Why was this outage SO LONG?!
Our standard policy is to be on top of outages the minute we receive notification from our monitoring systems. Notifications were received within 45 seconds of the first radar file being inaccessible to our pool of web servers. On call staff responded immediately. After first responders were unable to issue a ticket to the Provider through the Customer Portal, a hotline was dialed which put us in touch with the Managed Hosting Systems Administrator (MHSA) in charge of our account. (This person is familiar with the ins-and-outs of the AllisonHouse infrastructure and the unique demands of our business.)
MHSA’s response was that he too was unable to reach the Customer Portal. This Portal serves as a central repository for all kinds of information for the Provider. This includes IPs, usernames and passwords to our servers, as well as our “Recovery Interface,” which is a separate card in each machine that allows Remote Console access in the event the machine is inaccessible through normal means. MHSA was forced to end the phone call to determine ETA on Customer Portal accessibility so that he could reach the server and recover it. Phone calls were extended up the chain of command while AllisonHouse employees continued to try to recover the critical server through standard access methods.
AllisonHouse’s outage procedure calls for routing around a failed server within 15 minutes of the first notice of an outage from our Global Monitoring Systems. Our inability to route around the server stemmed from Provider’s Customer Portal outage, where our DNS can be updated. This meant the ONLY solution was to recover the server to restore service. This could have happened one of two ways;
- Customer Portal returned so that Provider’s MHSA could access the server via its Recovery Interface.

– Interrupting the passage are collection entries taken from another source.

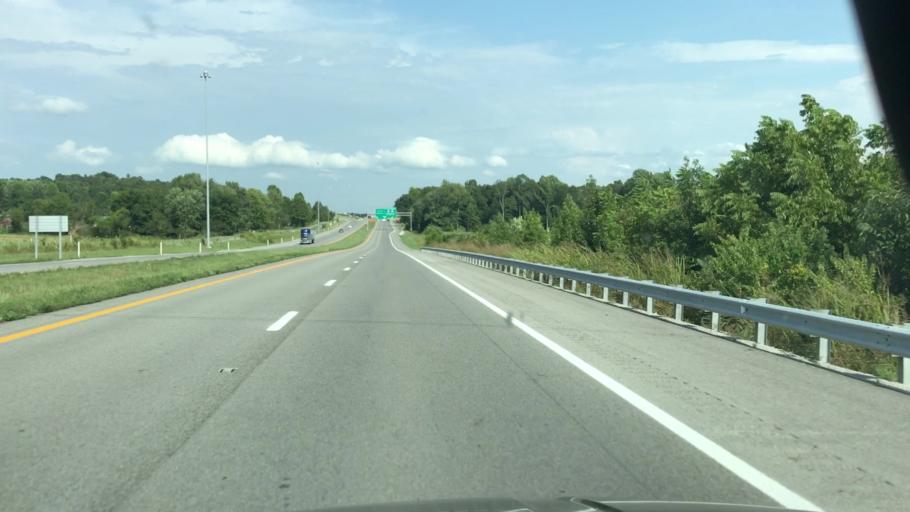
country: US
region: Kentucky
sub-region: Hopkins County
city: Nortonville
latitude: 37.2126
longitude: -87.4638
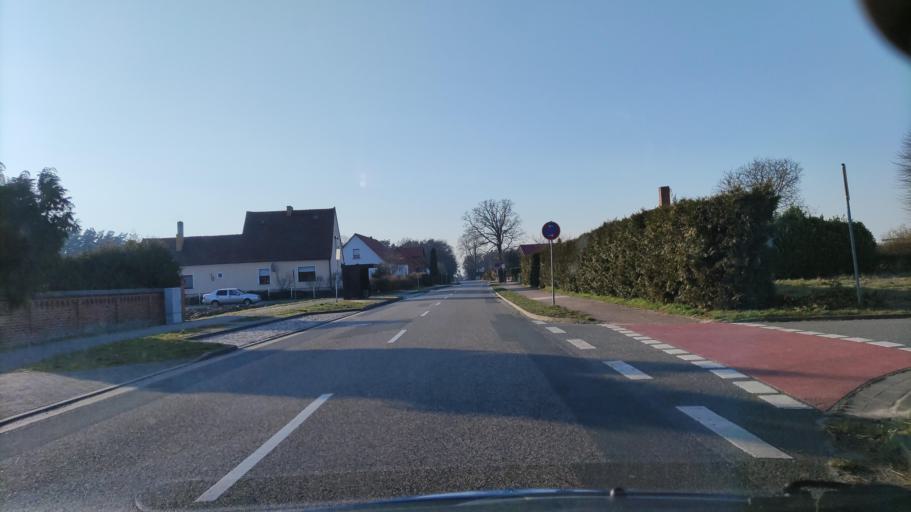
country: DE
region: Saxony-Anhalt
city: Seehausen
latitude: 52.9243
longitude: 11.6879
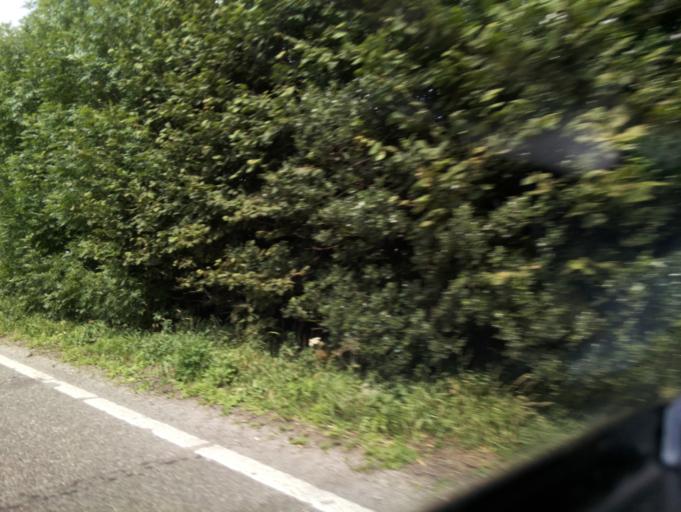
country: GB
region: England
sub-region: Dorset
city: Sherborne
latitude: 50.8150
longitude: -2.5557
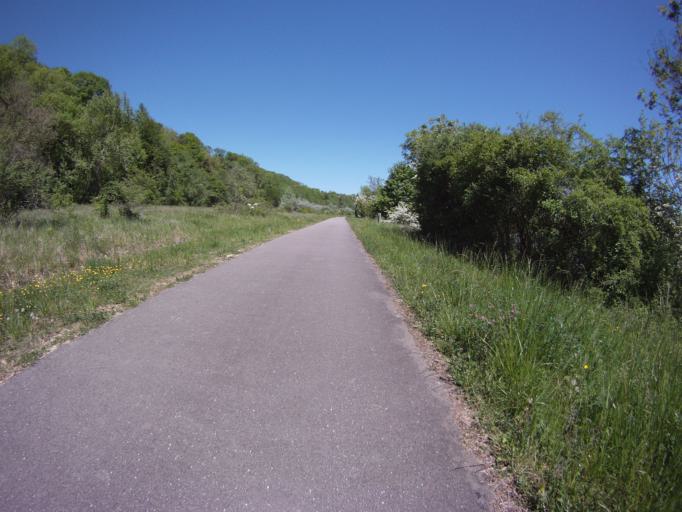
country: FR
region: Lorraine
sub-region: Departement de Meurthe-et-Moselle
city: Villey-Saint-Etienne
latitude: 48.7299
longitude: 5.9812
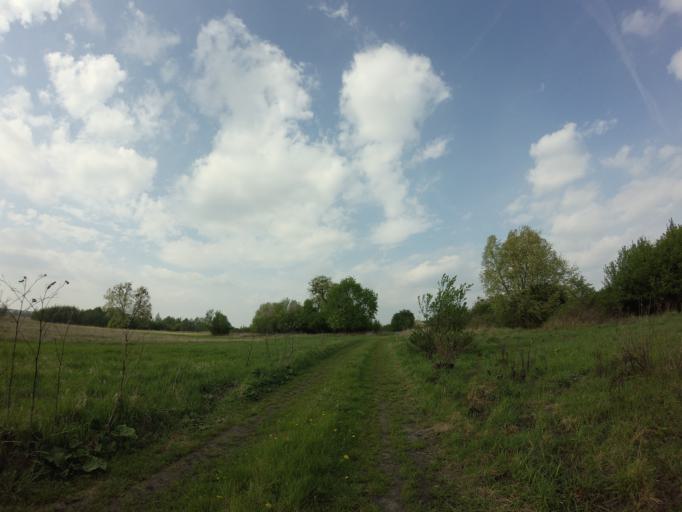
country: PL
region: West Pomeranian Voivodeship
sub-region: Powiat choszczenski
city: Choszczno
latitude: 53.1711
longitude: 15.3913
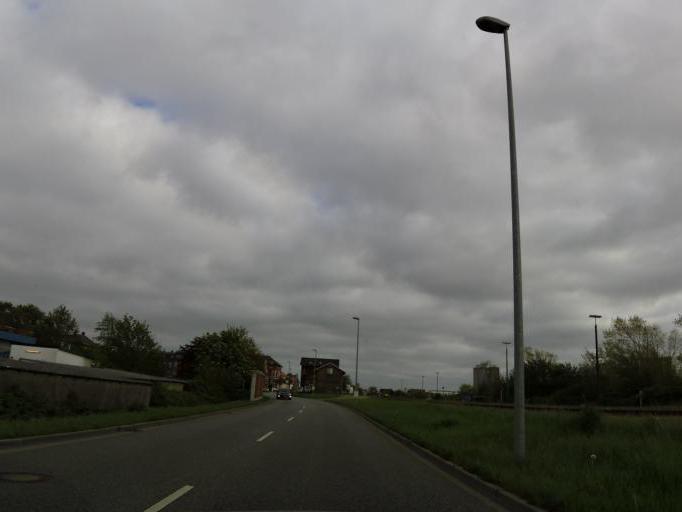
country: DE
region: Schleswig-Holstein
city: Husum
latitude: 54.4788
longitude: 9.0411
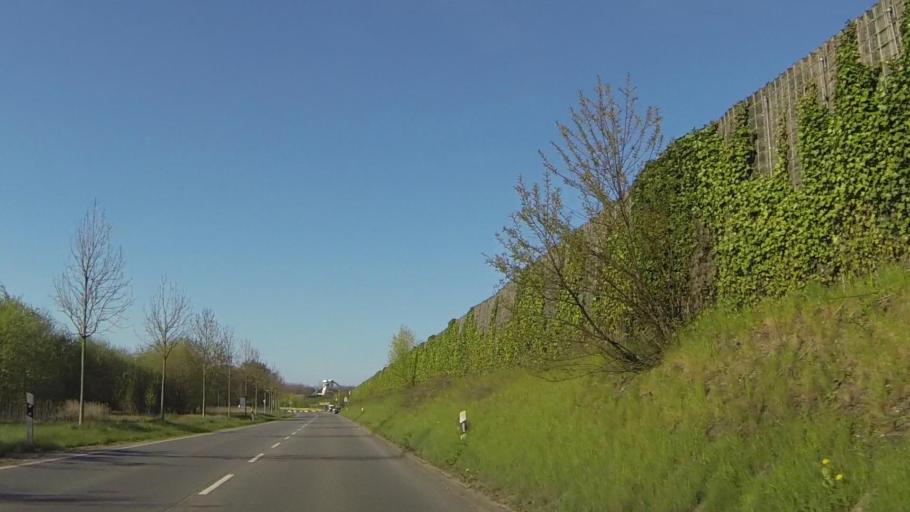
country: DE
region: Schleswig-Holstein
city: Pinneberg
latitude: 53.6561
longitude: 9.7729
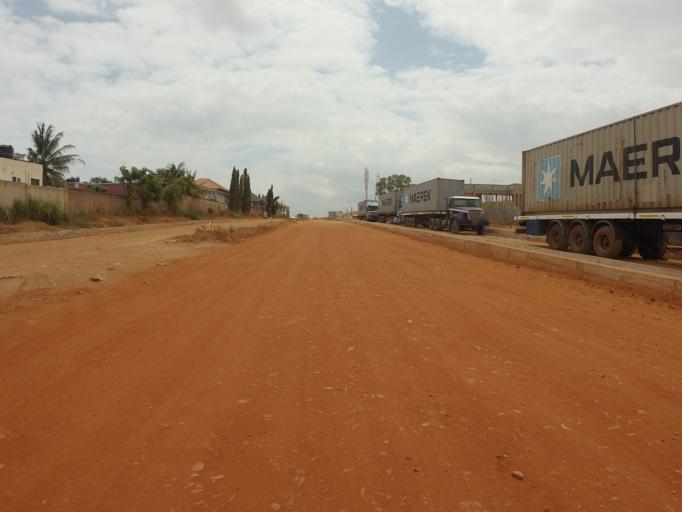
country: GH
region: Greater Accra
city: Medina Estates
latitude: 5.6284
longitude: -0.1447
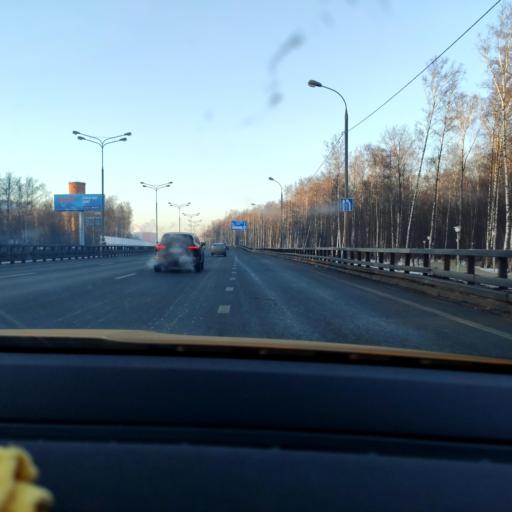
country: RU
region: Moscow
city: Novo-Peredelkino
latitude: 55.6316
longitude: 37.3211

- We were able to reach the server through standard access methods and the server responded to our commands.
We were able to reach the server at 23:43Z and get it to respond to a restart command, 5 minutes after the command was sent. A phone call was received by MHSA at 23:45Z that stated Provider’s Customer Portal had returned to service.
What are you doing to make sure this never happens again?
1. DNS will be moved away from Provider to de-centralize it. This will allow changes to be made during the unlikely case that both Provider’s Customer Portal and an AllisonHouse server goes down.
This is to be completed within 30 days of RCA being published. Post will be updated to notify AllisonHouse customer’s of completion.
2. Provider was notified that their Managed Hosting Policy was no longer acceptable to AllisonHouse’s Business Operations. Provider was told to relinquish Recovery Interface credentials (Interface IP, Username, Password, etc.) to AllisonHouse in order to de-centralize the information. Provider’s Managed Hosting Policy is being amended to internally de-centralize the information so that MHSAs are able to access the Recovery Interfaces during a Customer Portal outage.
Provider sent Recovery Interface credentials on Thursday, May 1st, 2014. Credentials were tested and added to AllisonHouse’s standard recovery procedure. Provider’s Managed Hosting teams will internally de-centralize Recovery Interface credentials on their own accord.
3. Provider’s monitoring system relies too heavily on their Customer Portal. MHSA was unaware of outage when he was reached via the phone hotline. Provider was sent several stern emails outlining how they had failed us, their customer, and were continuing to do a disservice to their other customers by allowing such a system to impact them so heavily.
Suggested provider has backups for such a critical system.
Level II/III Radar, Warnings, Feeds (Incl. Lightning), GRearth, Website & Customer Portal
58 Minutes – Down Notification to Up Notification by Global Monitoring Systems.